We walked down the corridor.

My room was second-to-last on the left.

I stopped outside the door and found my key card. He remained with me, waiting while I scanned the card on the panel, watching me with the same focus he gave footage when he was trying to understand something.

“I felt it,” he said.

The words landed between us.

He didn’t need to say what he meant.

I swung my door open and glanced his way. We had a choice here, and we both knew it.

“I’m glad,” I said.

“Me too.”

I went inside and closed the door behind me.

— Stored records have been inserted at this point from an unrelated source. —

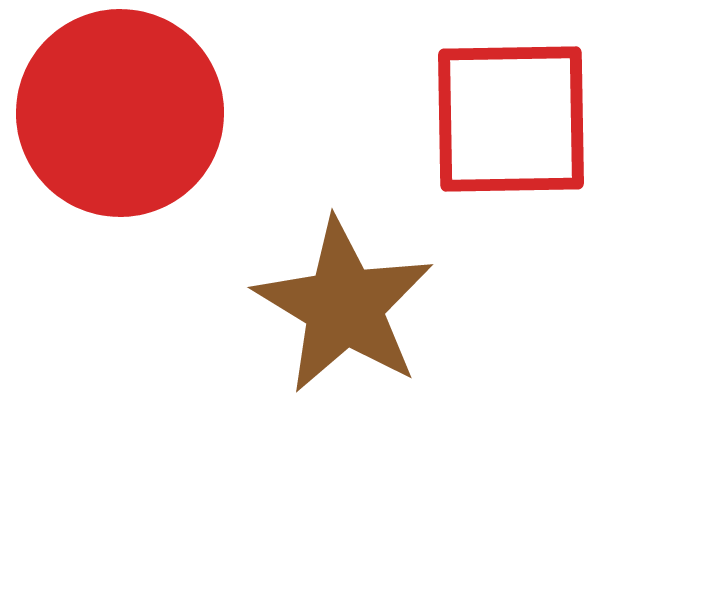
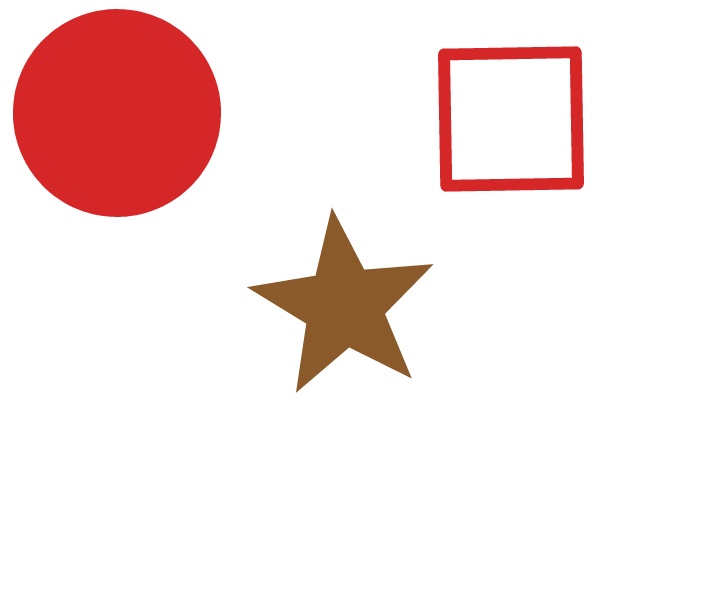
red circle: moved 3 px left
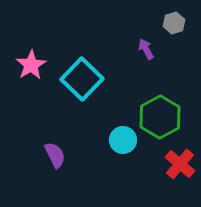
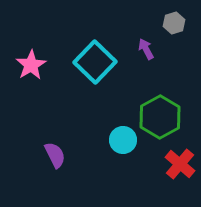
cyan square: moved 13 px right, 17 px up
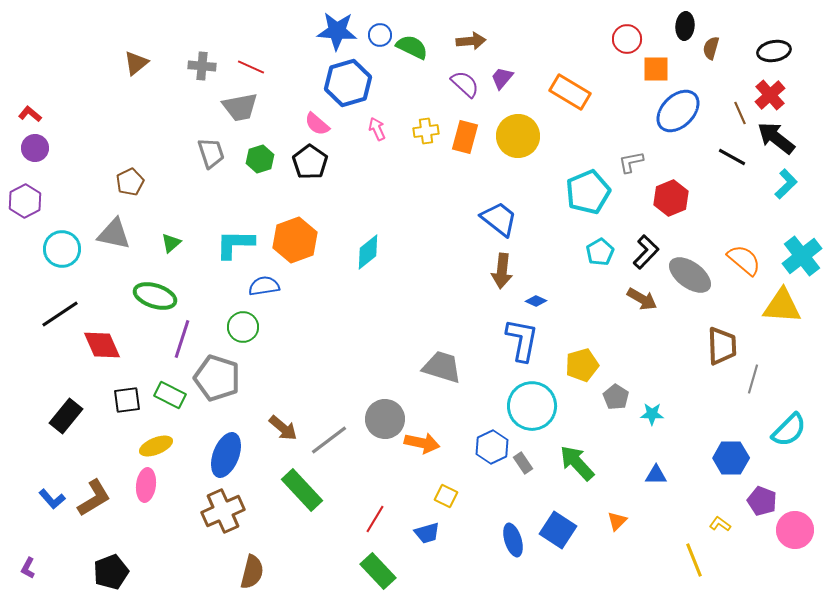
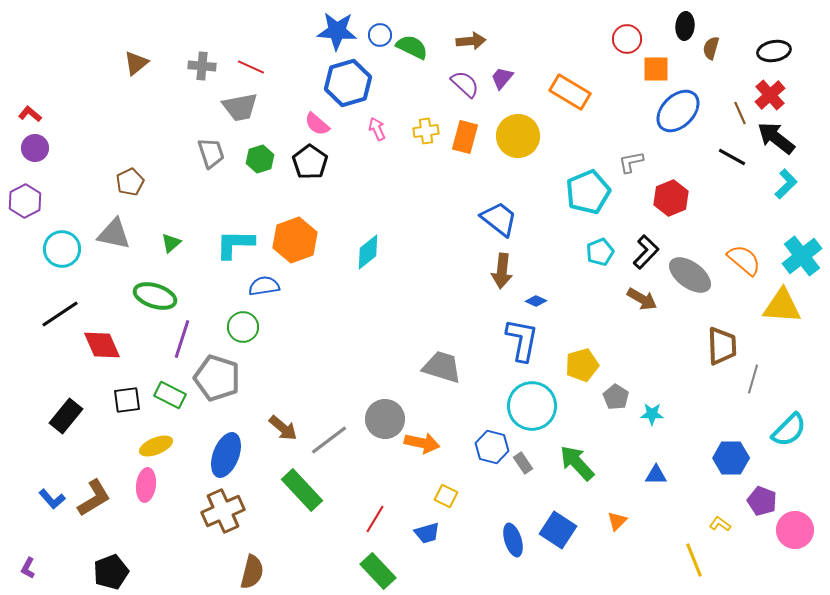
cyan pentagon at (600, 252): rotated 8 degrees clockwise
blue hexagon at (492, 447): rotated 20 degrees counterclockwise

It wasn’t until I’d turned the deadbolt that I heard his footsteps moving away. His door opening. Then movement in the room next to mine.

I didn’t unpack my overnight stuff right away. Instead, I sat on the edge of the bed and stared at the wall we shared.

There was no questioning what this was anymore.

The question was what I did about a father who didn’t know, a team that probably did, and a job that was the only thing I’d built that was completely mine. I’d been invisible in this world for years. That invisibility was the only thing that had felt safe.

It didn’t feel safe any longer.

I showered and brushed my teeth, climbing into bed without turning on the light.

The window looked out over a parking garage and a chain restaurant with its sign still lit. The usual view of a road trip hotel.

I lay in the dark and listened, hearing him drop his bag down on the other side of the wall. Water running. A long silence that meant he was standing somewhere, thinking in that still way of his. The low creak of a bed frame taking on weight.

Then quiet.

I lay in the dark and listened to him exist on the other side of three inches of hotel wall.